Traffico, guerra di divieti tra Cairate e Lonate
Sempre più agguerrita la vicenda sulla chiusura da parte di Lonate della strada alternativa alla Varesina: Cairare ricorre al Tar ed emette un’ordinanza che vieta il traffico rendendo di fatto inutilizzabile a tutti la strada
Cairate e Lonate, una vera e propria guerra a suon di divieti di transito. Oggetto del contendere è via Saporiti, quella strada nei boschi utilizzata da molti come alternativa alla Varesina. Strada per la maggior parte in territorio di Lonate Ceppino, mentre un piccolo tratto in territorio di Cairate. Il sindaco di Lonate, Giovanni Galvalisi, ha deciso, da lunedì scorso, di chiudere il proprio tratto ai non residenti in un senso di marcia, provocando le ire di Cairate e Tradate perché il traffico si riversa su altre strade già trafficate.
Ma non solo. Il sindaco di Cairate, Clara Fanton, ha annunciato mercoledì di aver presentato ricorso al Tar e informato la Prefettura sulla questione. Inoltre, da fine febbraio chiuderà il proprio tratto di strada ai non residenti, impedendo di fatto il transito anche ai lonatesi e quindi rendendo totalmente inutilizzabile la via. Una vera e propria provocazione con la quale la Fanton potrebbe anche ottenere quello che chiede da tempo: il confronto tra comuni per discutere del traffico a livello sovracomunale.

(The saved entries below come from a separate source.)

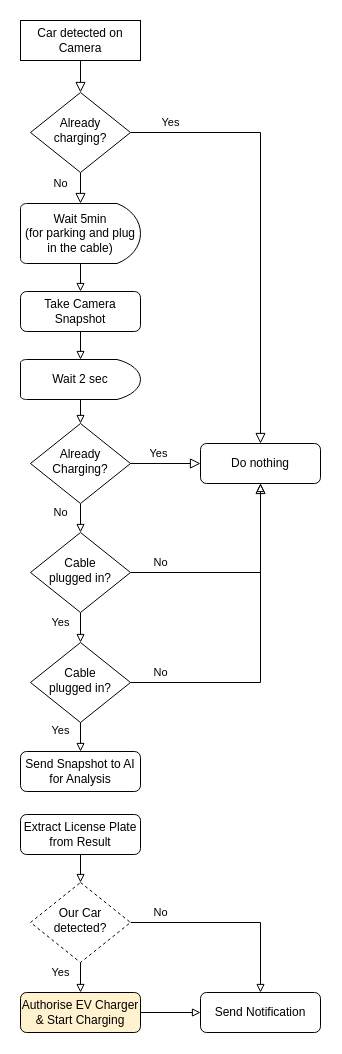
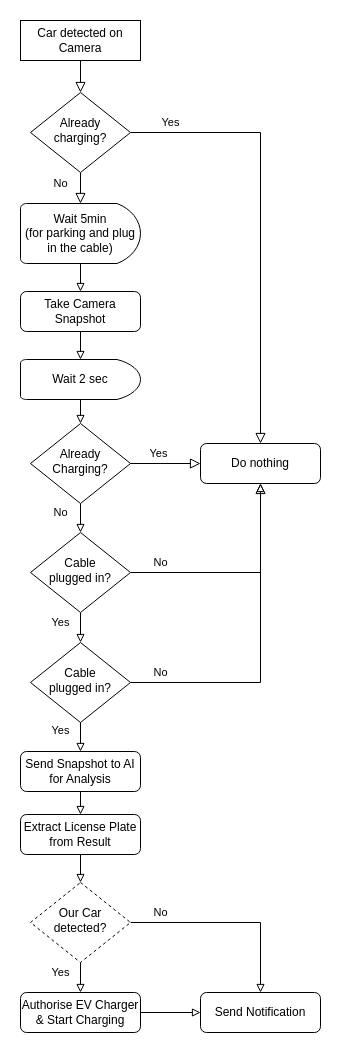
  <mxCell id="0" />
  <mxCell id="1" parent="0" />
  <mxCell id="2" value="" style="rounded=0;html=1;jettySize=auto;orthogonalLoop=1;fontSize=11;endArrow=block;endFill=0;endSize=8;strokeWidth=1;shadow=0;labelBackgroundColor=none;edgeStyle=orthogonalEdgeStyle;" parent="1" source="3" target="6" edge="1"><mxGeometry relative="1" as="geometry" /></mxCell>
  <mxCell id="3" value="Car detected on Camera" style="whiteSpace=wrap;html=1;fontSize=12;glass=0;strokeWidth=1;shadow=0;rounded=0;" parent="1" vertex="1"><mxGeometry x="20" y="20" width="120" height="40" as="geometry" /></mxCell>
  <mxCell id="4" value="No" style="rounded=0;html=1;jettySize=auto;orthogonalLoop=1;fontSize=11;endArrow=block;endFill=0;endSize=8;strokeWidth=1;shadow=0;labelBackgroundColor=none;edgeStyle=orthogonalEdgeStyle;" parent="1" source="6" target="11" edge="1"><mxGeometry x="0.184" y="-20" relative="1" as="geometry"><mxPoint as="offset" /></mxGeometry></mxCell>
  <mxCell id="5" value="Yes" style="edgeStyle=orthogonalEdgeStyle;rounded=0;html=1;jettySize=auto;orthogonalLoop=1;fontSize=11;endArrow=block;endFill=0;endSize=8;strokeWidth=1;shadow=0;labelBackgroundColor=none;entryX=0.5;entryY=0;entryDx=0;entryDy=0;" parent="1" source="6" target="18" edge="1"><mxGeometry x="-0.819" y="10" relative="1" as="geometry"><mxPoint as="offset" /><mxPoint x="250" y="362" as="targetPoint" /></mxGeometry></mxCell>
  <mxCell id="6" value="Already charging?" style="rhombus;whiteSpace=wrap;html=1;shadow=0;fontFamily=Helvetica;fontSize=12;align=center;strokeWidth=1;spacing=6;spacingTop=-4;" parent="1" vertex="1"><mxGeometry x="30" y="92" width="100" height="80" as="geometry" /></mxCell>
  <mxCell id="7" value="No" style="edgeStyle=orthogonalEdgeStyle;rounded=0;html=1;jettySize=auto;orthogonalLoop=1;fontSize=11;endArrow=block;endFill=0;endSize=8;strokeWidth=1;shadow=0;labelBackgroundColor=none;exitX=1;exitY=0.5;exitDx=0;exitDy=0;entryX=0.5;entryY=1;entryDx=0;entryDy=0;" parent="1" source="23" target="18" edge="1"><mxGeometry x="-0.818" y="10" relative="1" as="geometry"><mxPoint as="offset" /><mxPoint x="89.962" y="752.03" as="sourcePoint" /><mxPoint x="240" y="532" as="targetPoint" /></mxGeometry></mxCell>
+ <mxCell id="8" style="edgeStyle=orthogonalEdgeStyle;rounded=0;orthogonalLoop=1;jettySize=auto;html=1;exitX=0.5;exitY=1;exitDx=0;exitDy=0;entryX=0.5;entryY=0;entryDx=0;entryDy=0;endArrow=block;endFill=0;" edge="1" parent="1" source="9" target="26"><mxGeometry relative="1" as="geometry" /></mxCell>
  <mxCell id="9" value="Send Snapshot to AI for Analysis" style="rounded=1;whiteSpace=wrap;html=1;fontSize=12;glass=0;strokeWidth=1;shadow=0;" parent="1" vertex="1"><mxGeometry x="20" y="751" width="120" height="40" as="geometry" /></mxCell>
  <mxCell id="10" style="edgeStyle=orthogonalEdgeStyle;rounded=0;orthogonalLoop=1;jettySize=auto;html=1;entryX=0.5;entryY=0;entryDx=0;entryDy=0;endArrow=block;endFill=0;" edge="1" parent="1" source="11" target="12"><mxGeometry relative="1" as="geometry" /></mxCell>
  <mxCell id="11" value="Wait 5min&lt;br&gt;(for parking and plug in the cable)" style="strokeWidth=1;html=1;shape=mxgraph.flowchart.delay;whiteSpace=wrap;" parent="1" vertex="1"><mxGeometry x="20" y="203" width="120" height="60" as="geometry" /></mxCell>
  <mxCell id="12" value="Take Camera Snapshot" style="rounded=1;whiteSpace=wrap;html=1;fontSize=12;glass=0;strokeWidth=1;shadow=0;" vertex="1" parent="1"><mxGeometry x="20" y="291" width="120" height="40" as="geometry" /></mxCell>
  <mxCell id="13" value="Wait 2 sec" style="strokeWidth=1;html=1;shape=mxgraph.flowchart.delay;whiteSpace=wrap;" vertex="1" parent="1"><mxGeometry x="20" y="359" width="120" height="40" as="geometry" /></mxCell>
  <mxCell id="14" style="edgeStyle=orthogonalEdgeStyle;rounded=0;orthogonalLoop=1;jettySize=auto;html=1;exitX=0.5;exitY=1;exitDx=0;exitDy=0;entryX=0.5;entryY=0;entryDx=0;entryDy=0;entryPerimeter=0;endArrow=block;endFill=0;" edge="1" parent="1" source="12" target="13"><mxGeometry relative="1" as="geometry" /></mxCell>
  <mxCell id="15" value="No" style="edgeStyle=orthogonalEdgeStyle;rounded=0;orthogonalLoop=1;jettySize=auto;html=1;entryX=0.5;entryY=0;entryDx=0;entryDy=0;endArrow=block;endFill=0;" edge="1" parent="1" source="16" target="22"><mxGeometry x="-0.647" y="-20" relative="1" as="geometry"><mxPoint as="offset" /></mxGeometry></mxCell>
  <mxCell id="16" value="Already Charging?" style="rhombus;whiteSpace=wrap;html=1;shadow=0;fontFamily=Helvetica;fontSize=12;align=center;strokeWidth=1;spacing=6;spacingTop=-4;" vertex="1" parent="1"><mxGeometry x="30" y="423" width="100" height="80" as="geometry" /></mxCell>
  <mxCell id="17" style="edgeStyle=orthogonalEdgeStyle;rounded=0;orthogonalLoop=1;jettySize=auto;html=1;exitX=0.5;exitY=1;exitDx=0;exitDy=0;exitPerimeter=0;entryX=0.5;entryY=0;entryDx=0;entryDy=0;endArrow=block;endFill=0;" edge="1" parent="1" source="13" target="16"><mxGeometry relative="1" as="geometry"><mxPoint x="140" y="482" as="targetPoint" /></mxGeometry></mxCell>
  <mxCell id="18" value="Do nothing" style="rounded=1;whiteSpace=wrap;html=1;fontSize=12;glass=0;strokeWidth=1;shadow=0;" vertex="1" parent="1"><mxGeometry x="200" y="443" width="120" height="40" as="geometry" /></mxCell>
  <mxCell id="19" value="Yes" style="edgeStyle=orthogonalEdgeStyle;rounded=0;html=1;jettySize=auto;orthogonalLoop=1;fontSize=11;endArrow=block;endFill=0;endSize=8;strokeWidth=1;shadow=0;labelBackgroundColor=none;exitX=1;exitY=0.5;exitDx=0;exitDy=0;entryX=0;entryY=0.5;entryDx=0;entryDy=0;" edge="1" parent="1" source="16" target="18"><mxGeometry x="-0.2" y="10" relative="1" as="geometry"><mxPoint as="offset" /><mxPoint x="140" y="462" as="sourcePoint" /><mxPoint x="180" y="592" as="targetPoint" /></mxGeometry></mxCell>
  <mxCell id="20" value="No" style="edgeStyle=orthogonalEdgeStyle;rounded=0;orthogonalLoop=1;jettySize=auto;html=1;entryX=0.5;entryY=1;entryDx=0;entryDy=0;endArrow=block;endFill=0;" edge="1" parent="1" source="22" target="18"><mxGeometry x="-0.726" y="10" relative="1" as="geometry"><mxPoint as="offset" /></mxGeometry></mxCell>
  <mxCell id="21" value="Yes" style="edgeStyle=orthogonalEdgeStyle;rounded=0;orthogonalLoop=1;jettySize=auto;html=1;endArrow=block;endFill=0;" edge="1" parent="1" source="22" target="23"><mxGeometry x="0.2" y="-20" relative="1" as="geometry"><mxPoint as="offset" /></mxGeometry></mxCell>
  <mxCell id="22" value="Cable&lt;br&gt;plugged in?" style="rhombus;whiteSpace=wrap;html=1;shadow=0;fontFamily=Helvetica;fontSize=12;align=center;strokeWidth=1;spacing=6;spacingTop=-4;" vertex="1" parent="1"><mxGeometry x="30" y="532" width="100" height="80" as="geometry" /></mxCell>
  <mxCell id="23" value="Cable&lt;br&gt;plugged in?" style="rhombus;whiteSpace=wrap;html=1;shadow=0;fontFamily=Helvetica;fontSize=12;align=center;strokeWidth=1;spacing=6;spacingTop=-4;" vertex="1" parent="1"><mxGeometry x="30" y="642" width="100" height="80" as="geometry" /></mxCell>
  <mxCell id="24" value="Yes" style="edgeStyle=orthogonalEdgeStyle;rounded=0;orthogonalLoop=1;jettySize=auto;html=1;endArrow=block;endFill=0;exitX=0.5;exitY=1;exitDx=0;exitDy=0;entryX=0.5;entryY=0;entryDx=0;entryDy=0;" edge="1" parent="1" source="23" target="9"><mxGeometry x="-0.429" y="-20" relative="1" as="geometry"><mxPoint x="90" y="672" as="sourcePoint" /><mxPoint x="90" y="702" as="targetPoint" /><mxPoint as="offset" /></mxGeometry></mxCell>
  <mxCell id="25" value="" style="edgeStyle=orthogonalEdgeStyle;rounded=0;orthogonalLoop=1;jettySize=auto;html=1;endArrow=block;endFill=0;" edge="1" parent="1" source="26" target="29"><mxGeometry relative="1" as="geometry" /></mxCell>
  <mxCell id="26" value="Extract License Plate from Result" style="rounded=1;whiteSpace=wrap;html=1;fontSize=12;glass=0;strokeWidth=1;shadow=0;" vertex="1" parent="1"><mxGeometry x="20" y="814" width="120" height="40" as="geometry" /></mxCell>
  <mxCell id="27" value="Yes" style="edgeStyle=orthogonalEdgeStyle;rounded=0;orthogonalLoop=1;jettySize=auto;html=1;endArrow=block;endFill=0;" edge="1" parent="1" source="29" target="31"><mxGeometry x="0.2" y="-20" relative="1" as="geometry"><mxPoint as="offset" /></mxGeometry></mxCell>
  <mxCell id="28" value="No" style="edgeStyle=orthogonalEdgeStyle;rounded=0;orthogonalLoop=1;jettySize=auto;html=1;endArrow=block;endFill=0;" edge="1" parent="1" source="29" target="32"><mxGeometry x="-0.7" y="10" relative="1" as="geometry"><mxPoint as="offset" /></mxGeometry></mxCell>
  <mxCell id="29" value="Our Car detected?" style="rhombus;whiteSpace=wrap;html=1;shadow=0;fontFamily=Helvetica;fontSize=12;align=center;strokeWidth=1;spacing=6;spacingTop=-4;dashed=1;" vertex="1" parent="1"><mxGeometry x="30" y="882" width="100" height="80" as="geometry" /></mxCell>
  <mxCell id="30" value="" style="edgeStyle=orthogonalEdgeStyle;rounded=0;orthogonalLoop=1;jettySize=auto;html=1;endArrow=block;endFill=0;" edge="1" parent="1" source="31" target="32"><mxGeometry relative="1" as="geometry"><mxPoint x="80" y="1071" as="targetPoint" /></mxGeometry></mxCell>
- <mxCell id="31" value="Authorise EV Charger &amp;amp; Start Charging" style="rounded=1;whiteSpace=wrap;html=1;fontSize=12;glass=0;strokeWidth=1;shadow=0;fillColor=#fff2cc;" vertex="1" parent="1"><mxGeometry x="20" y="992" width="120" height="40" as="geometry" /></mxCell>
+ <mxCell id="31" value="Authorise EV Charger &amp;amp; Start Charging" style="rounded=1;whiteSpace=wrap;html=1;fontSize=12;glass=0;strokeWidth=1;shadow=0;" vertex="1" parent="1"><mxGeometry x="20" y="992" width="120" height="40" as="geometry" /></mxCell>
  <mxCell id="32" value="Send Notification" style="rounded=1;whiteSpace=wrap;html=1;fontSize=12;glass=0;strokeWidth=1;shadow=0;" vertex="1" parent="1"><mxGeometry x="200" y="992" width="120" height="40" as="geometry" /></mxCell>
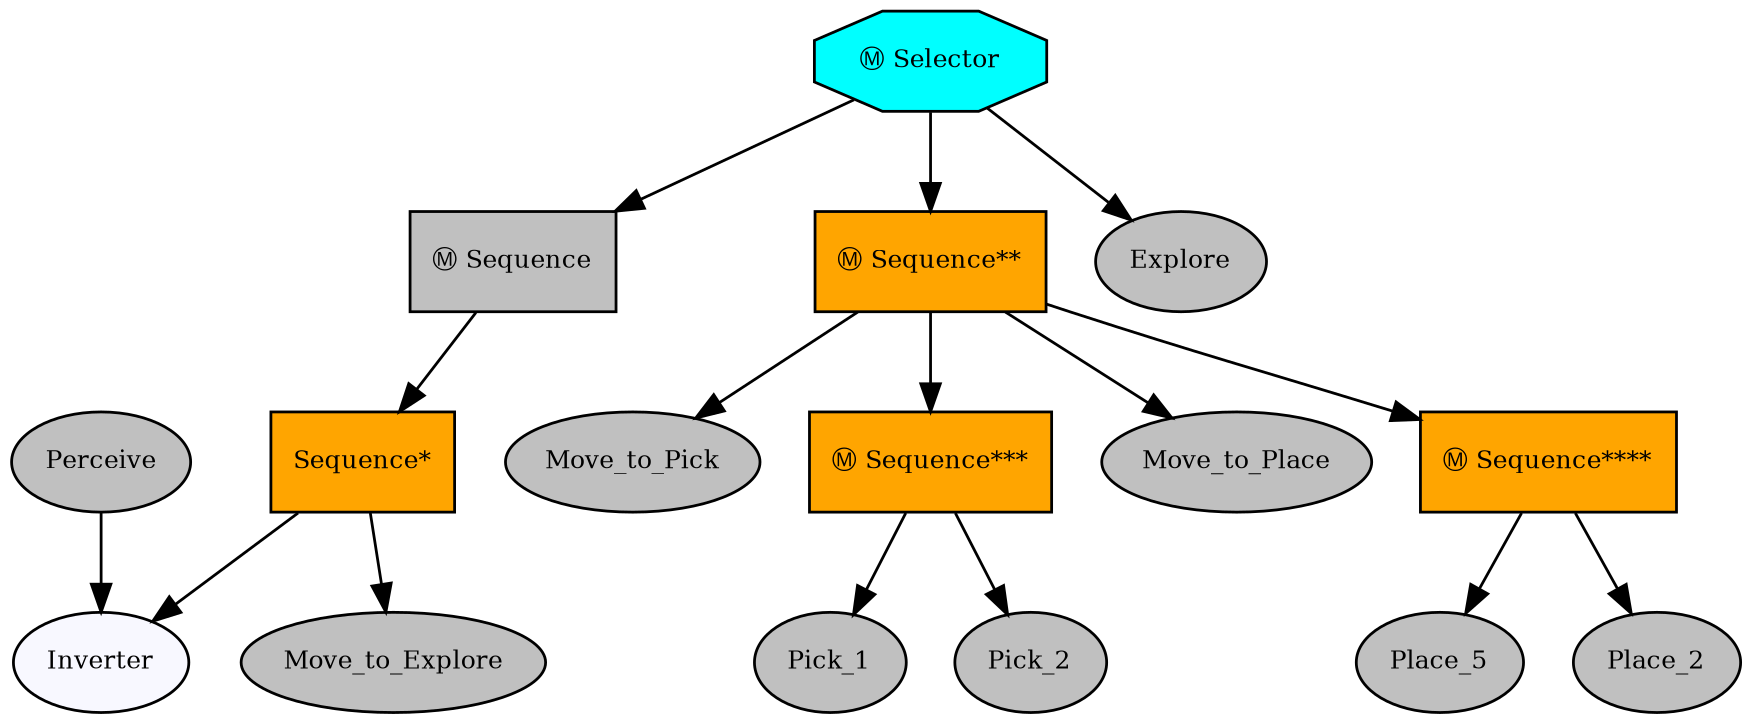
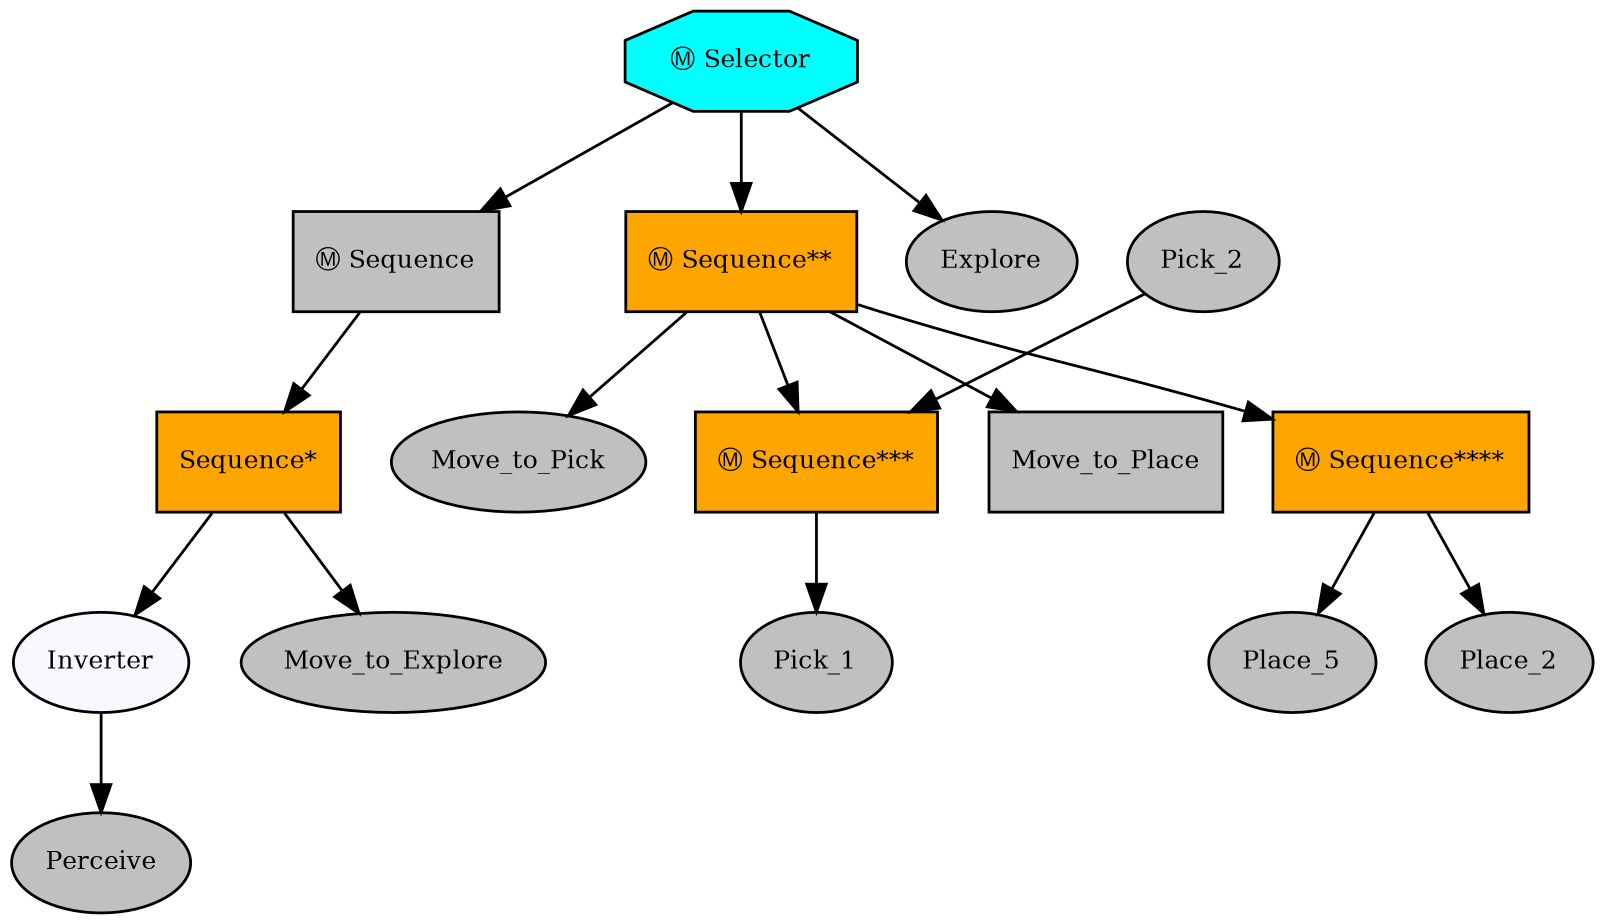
  digraph {
    fontname="times-roman"
    ordering=out
    node [fillcolor=gray fontcolor=black fontname="times-roman" fontsize=9 shape=ellipse style=filled]
    edge [fontname="times-roman"]
    n1 [fillcolor=cyan label="Ⓜ Selector" shape=octagon]
    n2 [label="Ⓜ Sequence" shape=box]
    n3 [fillcolor=orange label="Ⓜ Sequence**" shape=box]
    n4 [label=Explore]
    n5 [fillcolor=orange label="Sequence*" shape=box]
    n6 [label=Move_to_Pick]
    n7 [fillcolor=orange label="Ⓜ Sequence***" shape=box]
-   n8 [label=Move_to_Place]
+   n8 [label=Move_to_Place shape=box]
    n9 [fillcolor=orange label="Ⓜ Sequence****" shape=box]
    n10 [fillcolor=ghostwhite label=Inverter]
    n11 [label=Move_to_Explore]
    n12 [label=Perceive]
    n13 [label=Pick_1]
    n14 [label=Pick_2]
    n15 [label=Place_5]
    n16 [label=Place_2]
    n1 -> n2
    n1 -> n3
    n1 -> n4
    n2 -> n5
    n3 -> n6
    n3 -> n7
    n3 -> n8
    n3 -> n9
    n5 -> n10
    n5 -> n11
    n7 -> n13
-   n7 -> n14
+   n14 -> n7
    n9 -> n15
    n9 -> n16
-   n12 -> n10
+   n10 -> n12
  }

«Ho tentato inutilmente di raggiungere telefonicamente il Sindaco di Lonate per un incontro – spiega la Fanton -. Il comune di Cairate si trova quindi ora ad affrontare una situazione decisamente insostenibile dal punto di vista della propria viabilità e sicurezza. Pertanto, l’ Amministrazione di Cairate, ricorrendo ovviamente al Tar avverso alla decisione del Comune di Lonate, investendo del problema la Prefettura, si vede anche costretta a ricorrere alla stessa normativa utilizzata da Lonate Ceppino, ribadendo la propria autonomia normativa sul tratto della Strada dei Roncacci., tratto iniziale della Via Saporiti, intraprendendo l’iter per la interdizione totale di questo tratto di strada ai non residenti di Cairate, a far partire presumibilmente cioè dall’ultima settimana di Febbraio».
Il primo cittadino Cairatese sa bene che la propria presa di posizione, provocherà dei disagi. «Abbiamo cercato sino all’ultimo di evitare questo provvedimento – prosegue la Fanton -, che però ora si rivela indispensabile per far comprendere come decisioni così importanti non possano mai essere prese unilateralmente, come nessun problema venga risolto semplicemente riversandolo su realtà vicine. Va comunque rimarcato che questa situazione esasperata ed anacronistica, nasce sicuramente da una altrettanto esasperata situazione di insostenibilità delle problematiche del traffico locale, mi permetto di dire, sicuramente più gravi già in partenza per Cairate».
«Chiediamo quindi agli Enti interessati – chiude -, in particolare ai Comuni di Lonate e Tradate ed alla Provincia di Varese, un incontro da svolgersi nel nostro Municipio nell’arco della prossima settimana, sicuri che la comune volontà di collaborazione porterà a soluzioni soddisfacenti per tutti i nostri cittadini».